[Dataset excerpts]
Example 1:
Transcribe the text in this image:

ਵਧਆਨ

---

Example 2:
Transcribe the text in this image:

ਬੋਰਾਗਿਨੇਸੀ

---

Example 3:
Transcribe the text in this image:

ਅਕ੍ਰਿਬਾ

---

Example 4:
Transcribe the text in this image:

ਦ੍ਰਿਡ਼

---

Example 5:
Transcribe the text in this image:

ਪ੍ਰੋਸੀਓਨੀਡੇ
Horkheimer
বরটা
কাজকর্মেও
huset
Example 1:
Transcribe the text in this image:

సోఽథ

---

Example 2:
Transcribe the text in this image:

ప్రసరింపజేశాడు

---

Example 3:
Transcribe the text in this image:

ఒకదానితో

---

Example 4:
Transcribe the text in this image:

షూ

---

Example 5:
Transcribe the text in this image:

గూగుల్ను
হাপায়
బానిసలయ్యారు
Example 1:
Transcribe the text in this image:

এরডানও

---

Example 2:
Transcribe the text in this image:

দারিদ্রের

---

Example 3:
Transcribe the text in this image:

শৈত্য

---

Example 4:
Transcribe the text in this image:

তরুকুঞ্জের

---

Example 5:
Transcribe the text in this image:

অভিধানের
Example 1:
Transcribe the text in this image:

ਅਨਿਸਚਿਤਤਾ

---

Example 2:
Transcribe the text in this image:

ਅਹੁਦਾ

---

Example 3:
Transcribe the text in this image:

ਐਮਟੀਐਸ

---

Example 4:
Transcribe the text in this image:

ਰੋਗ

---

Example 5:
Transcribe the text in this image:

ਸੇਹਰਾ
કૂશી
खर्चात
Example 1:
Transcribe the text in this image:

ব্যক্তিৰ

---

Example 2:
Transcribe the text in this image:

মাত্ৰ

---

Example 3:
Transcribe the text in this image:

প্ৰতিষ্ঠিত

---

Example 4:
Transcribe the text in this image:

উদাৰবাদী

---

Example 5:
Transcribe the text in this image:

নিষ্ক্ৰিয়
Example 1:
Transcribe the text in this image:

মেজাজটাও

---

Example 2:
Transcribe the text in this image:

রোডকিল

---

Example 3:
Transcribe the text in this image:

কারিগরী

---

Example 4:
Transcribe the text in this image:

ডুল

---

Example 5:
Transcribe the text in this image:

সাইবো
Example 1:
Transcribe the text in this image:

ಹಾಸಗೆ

EXERCISE GOAL ▸ Nothing in the records may change; write them out again in full.

YOUR RESPONSE ▸
Example 1:
Transcribe the text in this image:

ਵਧਆਨ

---

Example 2:
Transcribe the text in this image:

ਬੋਰਾਗਿਨੇਸੀ

---

Example 3:
Transcribe the text in this image:

ਅਕ੍ਰਿਬਾ

---

Example 4:
Transcribe the text in this image:

ਦ੍ਰਿਡ਼

---

Example 5:
Transcribe the text in this image:

ਪ੍ਰੋਸੀਓਨੀਡੇ
Horkheimer
বরটা
কাজকর্মেও
huset
Example 1:
Transcribe the text in this image:

సోఽథ

---

Example 2:
Transcribe the text in this image:

ప్రసరింపజేశాడు

---

Example 3:
Transcribe the text in this image:

ఒకదానితో

---

Example 4:
Transcribe the text in this image:

షూ

---

Example 5:
Transcribe the text in this image:

గూగుల్ను
হাপায়
బానిసలయ్యారు
Example 1:
Transcribe the text in this image:

এরডানও

---

Example 2:
Transcribe the text in this image:

দারিদ্রের

---

Example 3:
Transcribe the text in this image:

শৈত্য

---

Example 4:
Transcribe the text in this image:

তরুকুঞ্জের

---

Example 5:
Transcribe the text in this image:

অভিধানের
Example 1:
Transcribe the text in this image:

ਅਨਿਸਚਿਤਤਾ

---

Example 2:
Transcribe the text in this image:

ਅਹੁਦਾ

---

Example 3:
Transcribe the text in this image:

ਐਮਟੀਐਸ

---

Example 4:
Transcribe the text in this image:

ਰੋਗ

---

Example 5:
Transcribe the text in this image:

ਸੇਹਰਾ
કૂશી
खर्चात
Example 1:
Transcribe the text in this image:

ব্যক্তিৰ

---

Example 2:
Transcribe the text in this image:

মাত্ৰ

---

Example 3:
Transcribe the text in this image:

প্ৰতিষ্ঠিত

---

Example 4:
Transcribe the text in this image:

উদাৰবাদী

---

Example 5:
Transcribe the text in this image:

নিষ্ক্ৰিয়
Example 1:
Transcribe the text in this image:

মেজাজটাও

---

Example 2:
Transcribe the text in this image:

রোডকিল

---

Example 3:
Transcribe the text in this image:

কারিগরী

---

Example 4:
Transcribe the text in this image:

ডুল

---

Example 5:
Transcribe the text in this image:

সাইবো
Example 1:
Transcribe the text in this image:

ಹಾಸಗೆ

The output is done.